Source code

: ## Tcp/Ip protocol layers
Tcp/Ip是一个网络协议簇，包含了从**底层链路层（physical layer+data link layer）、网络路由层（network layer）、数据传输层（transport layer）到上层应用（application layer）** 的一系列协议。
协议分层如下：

* * *

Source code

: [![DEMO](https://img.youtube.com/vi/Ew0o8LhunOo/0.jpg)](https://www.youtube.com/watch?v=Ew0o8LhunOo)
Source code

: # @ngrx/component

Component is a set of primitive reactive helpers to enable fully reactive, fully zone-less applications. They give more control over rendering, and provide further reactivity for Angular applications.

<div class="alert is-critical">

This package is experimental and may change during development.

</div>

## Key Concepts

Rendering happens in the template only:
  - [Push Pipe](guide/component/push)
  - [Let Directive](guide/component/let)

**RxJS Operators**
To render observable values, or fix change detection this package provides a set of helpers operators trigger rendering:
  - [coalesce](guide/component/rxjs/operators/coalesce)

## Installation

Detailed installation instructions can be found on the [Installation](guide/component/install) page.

--

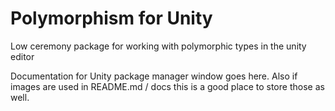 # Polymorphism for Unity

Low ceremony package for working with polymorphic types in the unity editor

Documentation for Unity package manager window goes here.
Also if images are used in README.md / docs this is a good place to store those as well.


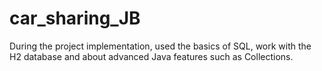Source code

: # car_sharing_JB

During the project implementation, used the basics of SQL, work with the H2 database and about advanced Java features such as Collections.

JOB ITEM: What lines in the material include the string "used"? Pull each one out.

EXERCISE OUTPUT:
Also if images are used in README.md / docs this is a good place to store those as well.
During the project implementation, used the basics of SQL, work with the H2 database and about advanced Java features such as Collections.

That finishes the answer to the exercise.